What the task asks:
Your output should be the lines below from the one with "Unemployment is on the increase..." through the one with "employment rate of any region.", copied exactly, pictures excluded.

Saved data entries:
------------------------------------
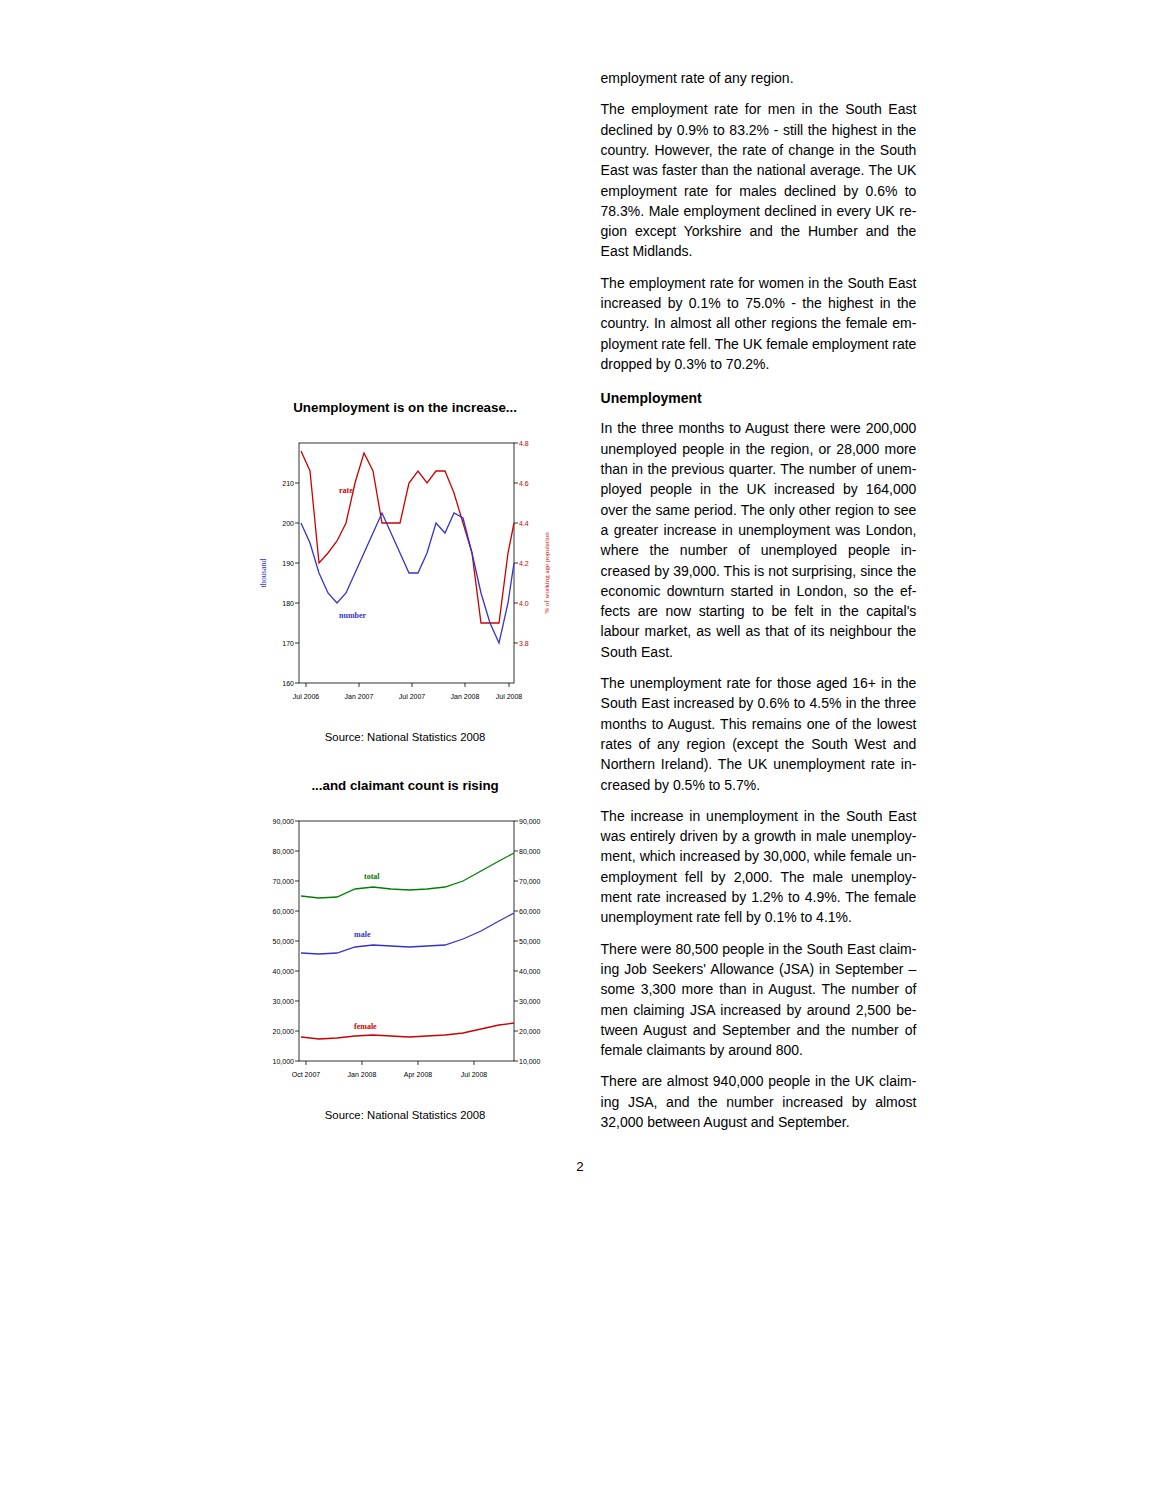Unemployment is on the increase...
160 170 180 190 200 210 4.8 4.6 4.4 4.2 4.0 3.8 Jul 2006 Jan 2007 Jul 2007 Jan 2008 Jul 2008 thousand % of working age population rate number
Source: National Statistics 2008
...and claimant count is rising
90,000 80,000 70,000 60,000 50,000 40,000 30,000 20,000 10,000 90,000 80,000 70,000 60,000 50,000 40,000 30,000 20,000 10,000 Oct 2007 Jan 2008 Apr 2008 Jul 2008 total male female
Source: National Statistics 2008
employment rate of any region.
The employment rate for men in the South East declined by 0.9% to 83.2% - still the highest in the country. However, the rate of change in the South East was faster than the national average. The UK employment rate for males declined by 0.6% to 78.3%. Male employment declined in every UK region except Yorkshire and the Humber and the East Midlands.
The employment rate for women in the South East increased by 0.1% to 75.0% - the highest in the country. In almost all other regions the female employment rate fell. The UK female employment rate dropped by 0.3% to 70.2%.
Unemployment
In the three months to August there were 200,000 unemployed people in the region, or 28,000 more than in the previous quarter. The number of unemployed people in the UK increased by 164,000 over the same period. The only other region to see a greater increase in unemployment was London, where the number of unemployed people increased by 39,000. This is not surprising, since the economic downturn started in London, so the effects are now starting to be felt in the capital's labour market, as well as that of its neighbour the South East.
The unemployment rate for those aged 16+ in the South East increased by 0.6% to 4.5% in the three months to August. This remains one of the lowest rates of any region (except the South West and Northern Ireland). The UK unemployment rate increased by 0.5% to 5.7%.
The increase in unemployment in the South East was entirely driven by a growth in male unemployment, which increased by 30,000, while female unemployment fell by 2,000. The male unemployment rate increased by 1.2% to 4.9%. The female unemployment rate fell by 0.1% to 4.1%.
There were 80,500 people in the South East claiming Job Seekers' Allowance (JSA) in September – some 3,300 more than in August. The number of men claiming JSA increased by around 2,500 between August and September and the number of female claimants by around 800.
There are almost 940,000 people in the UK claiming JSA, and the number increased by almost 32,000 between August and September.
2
------------------------------------
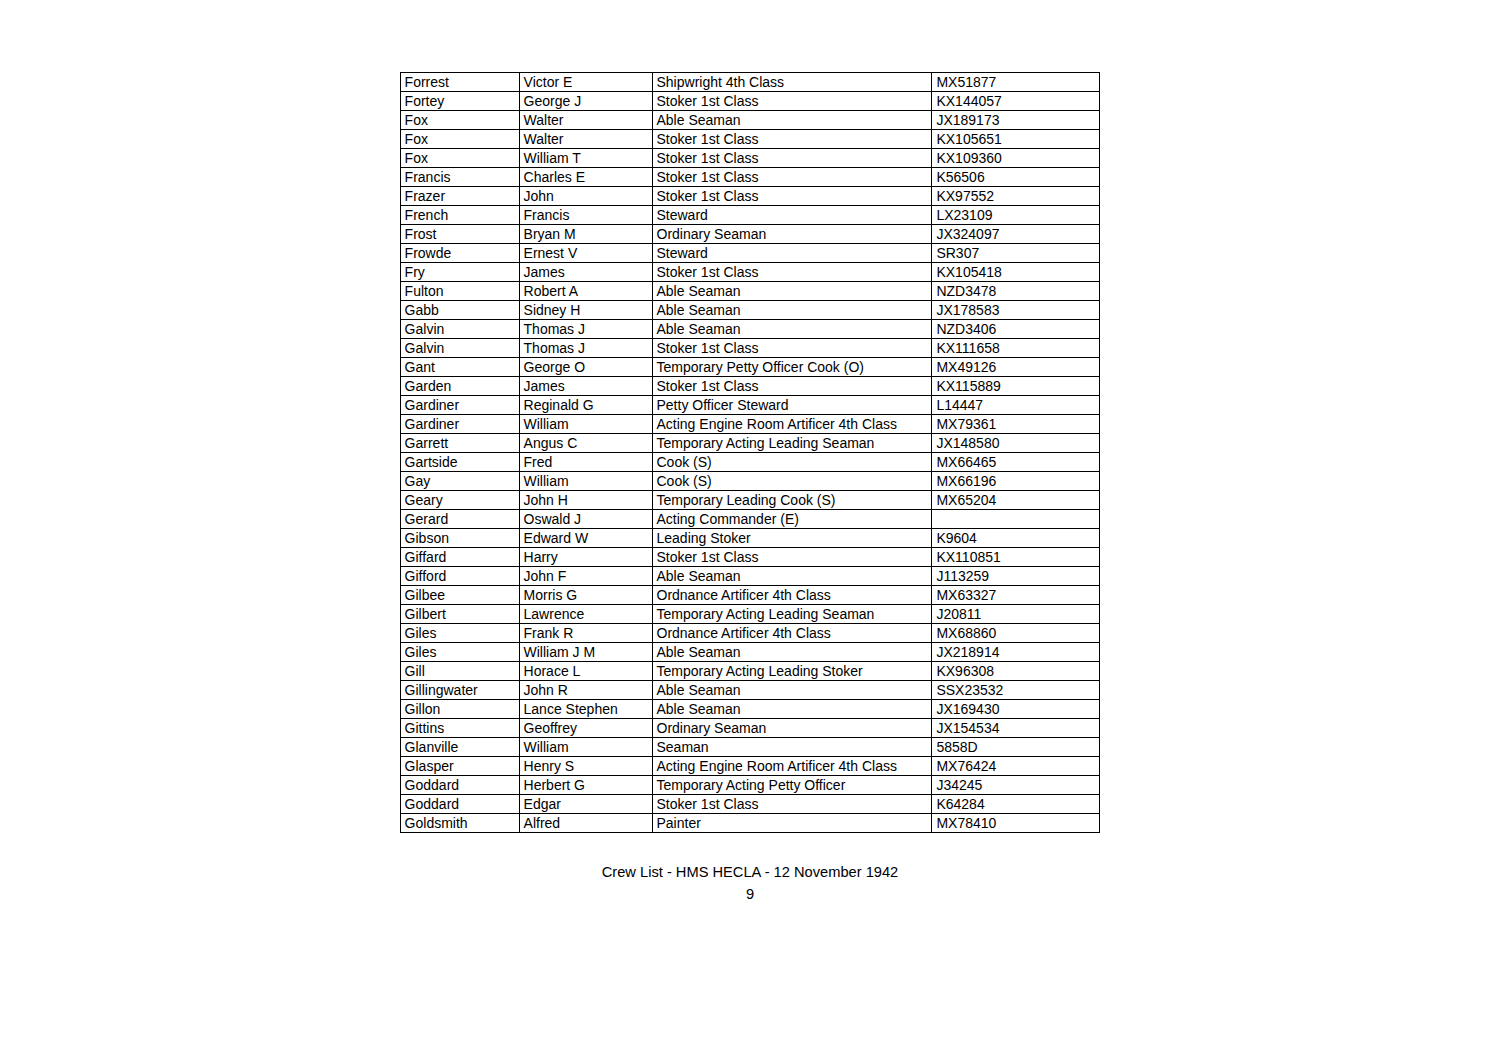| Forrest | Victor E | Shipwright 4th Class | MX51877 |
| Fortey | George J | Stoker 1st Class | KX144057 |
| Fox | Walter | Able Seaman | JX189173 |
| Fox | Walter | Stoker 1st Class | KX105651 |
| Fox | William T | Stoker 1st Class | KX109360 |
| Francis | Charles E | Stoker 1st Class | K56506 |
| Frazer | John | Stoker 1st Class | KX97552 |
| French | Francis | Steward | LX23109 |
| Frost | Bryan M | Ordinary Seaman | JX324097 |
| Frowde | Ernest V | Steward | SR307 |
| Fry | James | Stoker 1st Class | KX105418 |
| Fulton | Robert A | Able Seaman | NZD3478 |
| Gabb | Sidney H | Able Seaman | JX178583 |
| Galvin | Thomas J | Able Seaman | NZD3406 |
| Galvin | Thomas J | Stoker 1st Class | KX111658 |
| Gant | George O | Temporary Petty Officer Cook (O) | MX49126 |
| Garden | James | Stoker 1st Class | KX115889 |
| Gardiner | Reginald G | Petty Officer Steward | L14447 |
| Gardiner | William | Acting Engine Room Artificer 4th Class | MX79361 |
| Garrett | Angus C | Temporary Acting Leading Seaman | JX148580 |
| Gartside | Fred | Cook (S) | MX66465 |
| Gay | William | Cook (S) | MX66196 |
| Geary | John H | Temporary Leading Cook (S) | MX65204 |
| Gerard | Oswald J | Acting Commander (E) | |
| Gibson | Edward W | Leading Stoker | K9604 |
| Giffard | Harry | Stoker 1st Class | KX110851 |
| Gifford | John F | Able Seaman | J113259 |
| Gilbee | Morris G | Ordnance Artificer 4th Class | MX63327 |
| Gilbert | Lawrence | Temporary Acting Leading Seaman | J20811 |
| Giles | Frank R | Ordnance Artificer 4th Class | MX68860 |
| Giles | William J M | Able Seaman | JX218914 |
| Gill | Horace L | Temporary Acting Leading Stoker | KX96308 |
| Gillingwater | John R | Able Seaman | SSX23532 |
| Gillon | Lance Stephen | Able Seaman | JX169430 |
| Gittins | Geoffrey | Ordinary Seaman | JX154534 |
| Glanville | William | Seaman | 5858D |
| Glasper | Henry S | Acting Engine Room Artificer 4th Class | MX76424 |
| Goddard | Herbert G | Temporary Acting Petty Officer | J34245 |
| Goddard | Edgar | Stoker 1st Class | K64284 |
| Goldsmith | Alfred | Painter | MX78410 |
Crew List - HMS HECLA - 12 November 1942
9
------------------------------------
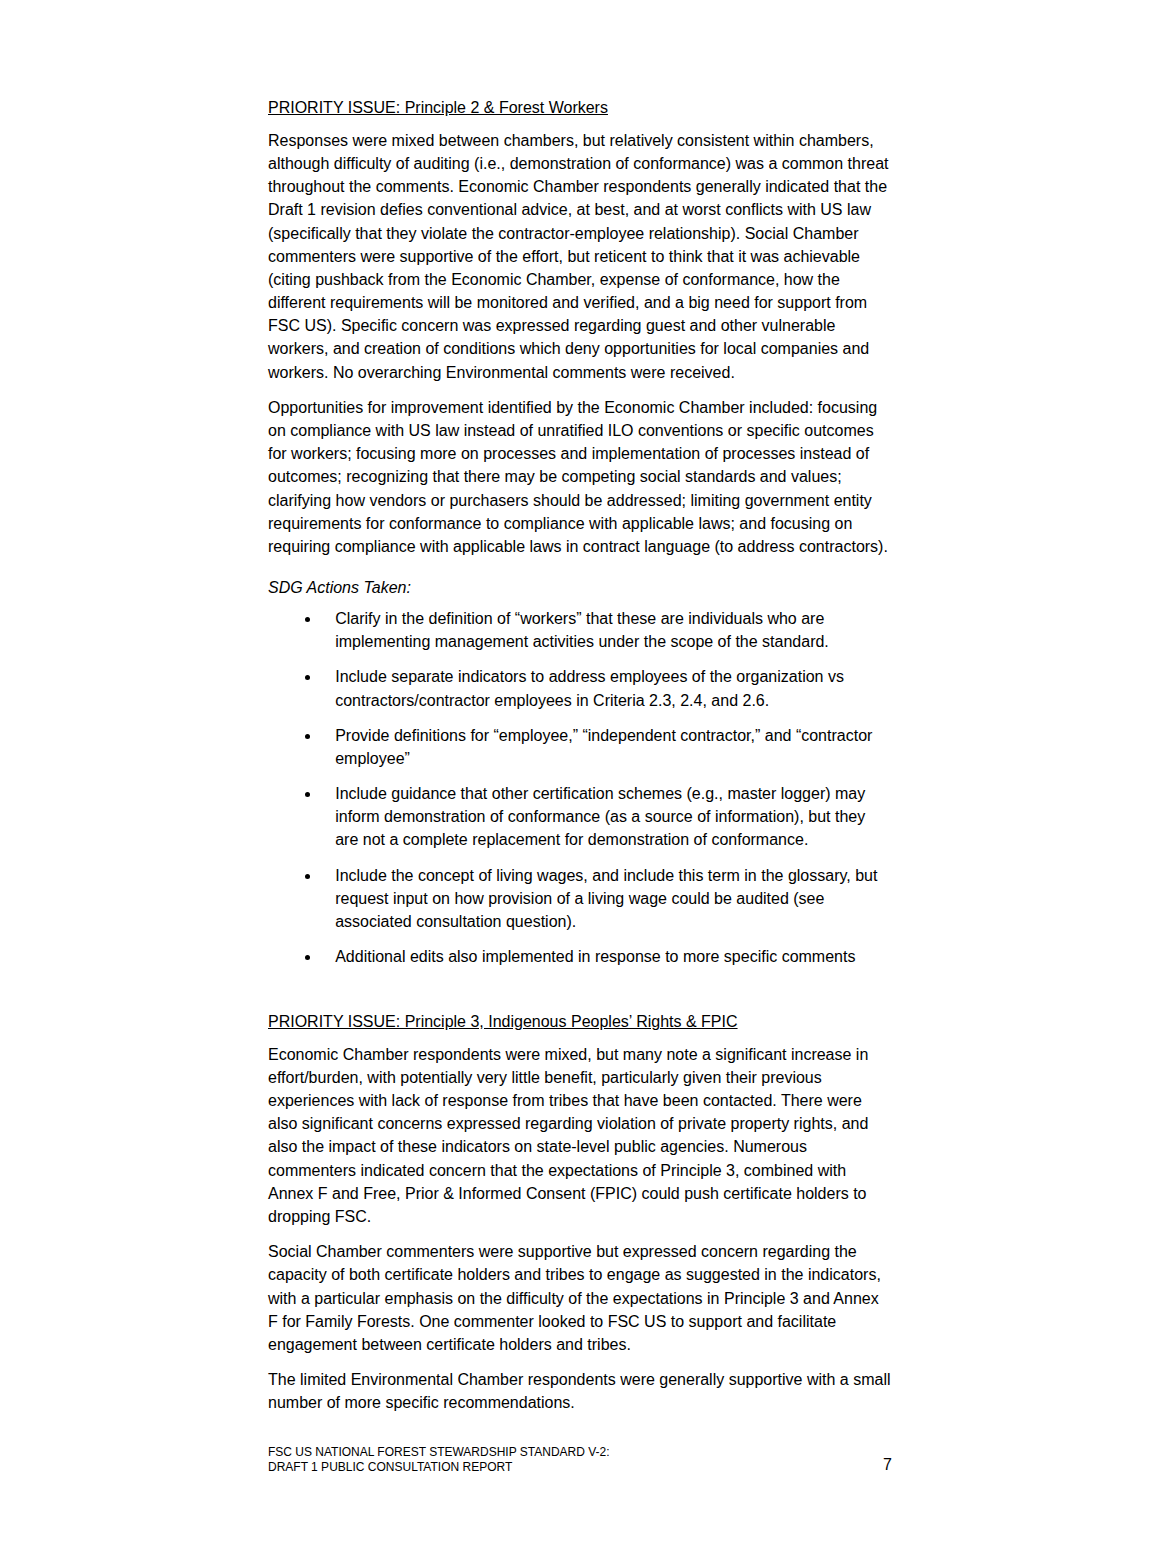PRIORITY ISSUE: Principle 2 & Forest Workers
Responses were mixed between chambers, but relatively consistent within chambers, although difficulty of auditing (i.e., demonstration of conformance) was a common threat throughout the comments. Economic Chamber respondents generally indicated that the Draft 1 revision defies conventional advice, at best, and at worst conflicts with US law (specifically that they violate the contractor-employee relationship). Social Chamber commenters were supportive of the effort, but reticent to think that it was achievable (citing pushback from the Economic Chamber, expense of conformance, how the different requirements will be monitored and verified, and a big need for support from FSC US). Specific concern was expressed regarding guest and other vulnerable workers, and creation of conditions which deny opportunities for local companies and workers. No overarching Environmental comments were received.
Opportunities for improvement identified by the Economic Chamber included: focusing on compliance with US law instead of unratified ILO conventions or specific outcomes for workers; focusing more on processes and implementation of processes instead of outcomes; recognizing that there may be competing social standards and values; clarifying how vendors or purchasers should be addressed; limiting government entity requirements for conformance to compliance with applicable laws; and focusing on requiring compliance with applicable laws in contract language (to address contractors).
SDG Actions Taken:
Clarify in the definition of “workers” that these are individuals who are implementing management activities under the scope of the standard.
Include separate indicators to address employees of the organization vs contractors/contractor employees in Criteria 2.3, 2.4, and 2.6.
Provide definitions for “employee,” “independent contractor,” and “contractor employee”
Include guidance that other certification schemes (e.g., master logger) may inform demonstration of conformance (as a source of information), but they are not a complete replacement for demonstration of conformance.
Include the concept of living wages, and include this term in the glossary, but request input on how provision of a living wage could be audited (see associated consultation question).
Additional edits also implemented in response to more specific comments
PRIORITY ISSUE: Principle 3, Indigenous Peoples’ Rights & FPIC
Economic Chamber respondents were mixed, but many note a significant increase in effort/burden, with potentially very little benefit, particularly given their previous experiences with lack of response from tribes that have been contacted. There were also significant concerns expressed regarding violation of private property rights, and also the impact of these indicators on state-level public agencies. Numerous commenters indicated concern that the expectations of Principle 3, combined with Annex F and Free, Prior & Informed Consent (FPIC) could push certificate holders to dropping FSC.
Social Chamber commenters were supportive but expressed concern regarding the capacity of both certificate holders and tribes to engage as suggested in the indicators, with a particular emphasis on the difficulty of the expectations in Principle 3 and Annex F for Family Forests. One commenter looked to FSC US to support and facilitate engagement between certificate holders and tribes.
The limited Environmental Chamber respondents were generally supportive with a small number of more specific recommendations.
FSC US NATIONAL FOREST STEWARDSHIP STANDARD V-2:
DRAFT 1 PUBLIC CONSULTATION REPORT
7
------------------------------------
Written reply:
Unemployment is on the increase...
160 170 180 190 200 210 4.8 4.6 4.4 4.2 4.0 3.8 Jul 2006 Jan 2007 Jul 2007 Jan 2008 Jul 2008 thousand % of working age population rate number
Source: National Statistics 2008
...and claimant count is rising
90,000 80,000 70,000 60,000 50,000 40,000 30,000 20,000 10,000 90,000 80,000 70,000 60,000 50,000 40,000 30,000 20,000 10,000 Oct 2007 Jan 2008 Apr 2008 Jul 2008 total male female
Source: National Statistics 2008
employment rate of any region.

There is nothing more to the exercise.